Позвать на помощь? Кого? Впереди двое тащут третьего. Они заняты, помочь не могут. Нет-нет, он бригадир, он сам как-нибудь... Дух переведет и догонит...
А потом Мочан понял, что ничего не видит. Смотрит широко раскрытыми глазами, а впереди тускло - зеленая мгла, цвета вылинявшей гимнастерки. Голоса и шаркающие ноги ныряют в эту мглу. Мочан слышит странный звук, будто что-то твердое стучит в его шлем...
Проходит секунда, а может быть, и полчаса. Мочан еще раз открывает глаза и видит прямо перед собой (теперь он отлично видит) полукруглую облицовку перекрытия. Почему же не стену, а перекрытие? Мочан постепенно соображает, что перекрытие оказалось перед его глазами по той причине, что сам он лежит на полу, а лежит потому, что упал, а упал, потерявши сознание, падая, ударился шлемом о плиту и, вероятно, слышал именно этот удар. Когда это было? Сколько времени он лежит здесь?
- Эй, парень, ты что, глупый? Нашел место, где спать. Взрыв через 10 минут. - Озабоченные глаза Ковалева смотрят на Мочана через два стекла.
- Ах, это вы, Григорий Онисимович! Вам плохо?

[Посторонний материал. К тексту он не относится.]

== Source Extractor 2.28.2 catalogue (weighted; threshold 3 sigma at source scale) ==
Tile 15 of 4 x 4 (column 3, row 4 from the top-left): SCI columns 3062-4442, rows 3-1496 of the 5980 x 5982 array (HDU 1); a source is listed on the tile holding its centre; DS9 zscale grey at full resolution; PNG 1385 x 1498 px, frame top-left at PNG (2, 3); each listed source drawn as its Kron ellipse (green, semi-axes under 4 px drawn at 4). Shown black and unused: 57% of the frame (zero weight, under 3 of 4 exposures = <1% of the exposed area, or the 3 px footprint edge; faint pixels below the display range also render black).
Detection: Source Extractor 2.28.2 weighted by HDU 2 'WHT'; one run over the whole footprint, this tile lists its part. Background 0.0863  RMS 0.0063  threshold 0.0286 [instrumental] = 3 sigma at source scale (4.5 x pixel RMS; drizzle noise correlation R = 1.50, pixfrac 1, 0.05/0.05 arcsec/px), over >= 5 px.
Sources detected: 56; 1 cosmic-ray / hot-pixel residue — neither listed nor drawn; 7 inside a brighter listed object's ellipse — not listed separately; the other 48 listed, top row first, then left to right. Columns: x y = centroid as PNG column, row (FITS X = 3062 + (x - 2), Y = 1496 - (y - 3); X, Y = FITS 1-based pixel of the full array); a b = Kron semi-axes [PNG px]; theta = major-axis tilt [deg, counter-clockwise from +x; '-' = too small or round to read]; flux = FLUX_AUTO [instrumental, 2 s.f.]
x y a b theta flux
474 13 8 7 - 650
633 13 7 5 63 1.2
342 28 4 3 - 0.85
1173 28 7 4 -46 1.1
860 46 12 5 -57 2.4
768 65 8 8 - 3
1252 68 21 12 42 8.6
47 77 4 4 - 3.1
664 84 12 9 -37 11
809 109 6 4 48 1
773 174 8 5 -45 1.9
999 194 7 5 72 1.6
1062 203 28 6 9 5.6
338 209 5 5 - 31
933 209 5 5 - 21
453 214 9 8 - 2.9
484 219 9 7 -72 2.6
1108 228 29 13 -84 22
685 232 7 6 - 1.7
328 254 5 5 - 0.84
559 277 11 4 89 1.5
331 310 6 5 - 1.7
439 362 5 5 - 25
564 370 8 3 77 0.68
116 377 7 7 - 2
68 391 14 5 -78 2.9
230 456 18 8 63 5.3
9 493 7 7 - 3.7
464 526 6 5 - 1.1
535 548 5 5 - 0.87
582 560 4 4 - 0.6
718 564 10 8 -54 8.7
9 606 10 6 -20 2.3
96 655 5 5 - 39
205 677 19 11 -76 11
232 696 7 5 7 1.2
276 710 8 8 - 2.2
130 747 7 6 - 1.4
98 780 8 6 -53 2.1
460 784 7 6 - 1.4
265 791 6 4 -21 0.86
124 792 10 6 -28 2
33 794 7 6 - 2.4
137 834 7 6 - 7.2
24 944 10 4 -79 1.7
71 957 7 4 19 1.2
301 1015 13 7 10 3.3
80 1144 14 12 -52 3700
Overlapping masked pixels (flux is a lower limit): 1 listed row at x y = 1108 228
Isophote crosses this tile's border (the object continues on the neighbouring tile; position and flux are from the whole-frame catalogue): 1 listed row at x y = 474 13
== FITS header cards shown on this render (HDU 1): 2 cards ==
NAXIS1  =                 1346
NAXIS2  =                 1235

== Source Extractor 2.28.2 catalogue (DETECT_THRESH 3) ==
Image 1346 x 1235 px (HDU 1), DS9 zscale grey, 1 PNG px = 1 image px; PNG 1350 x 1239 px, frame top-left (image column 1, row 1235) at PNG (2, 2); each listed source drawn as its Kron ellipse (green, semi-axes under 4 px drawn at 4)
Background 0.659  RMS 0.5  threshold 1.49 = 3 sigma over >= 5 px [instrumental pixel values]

Мочан поднимается на ноги медленнее, чем хотелось. 10 минут до взрыва! А близко ли выход? Целых два километра? Бежать, что есть мочи, скорее бежать!!!
Но вялые ноги не могут бежать, что есть мочи, и живой комок в груди протестует. Сердце требует покоя.
- Худо мне, Степан, - говорит Мочан неожиданно тоненьким и жалостливым голосом.
- Ничего, крепитесь. Это тепловой удар, у нас в Духовке часто бывает. Вам полежать бы, да нельзя. Идемте, я помогу.
Мочан потихоньку плетется, стыдясь своей слабости. У него шумит в ушах, покалывает в сердце и нестерпимо тошнит.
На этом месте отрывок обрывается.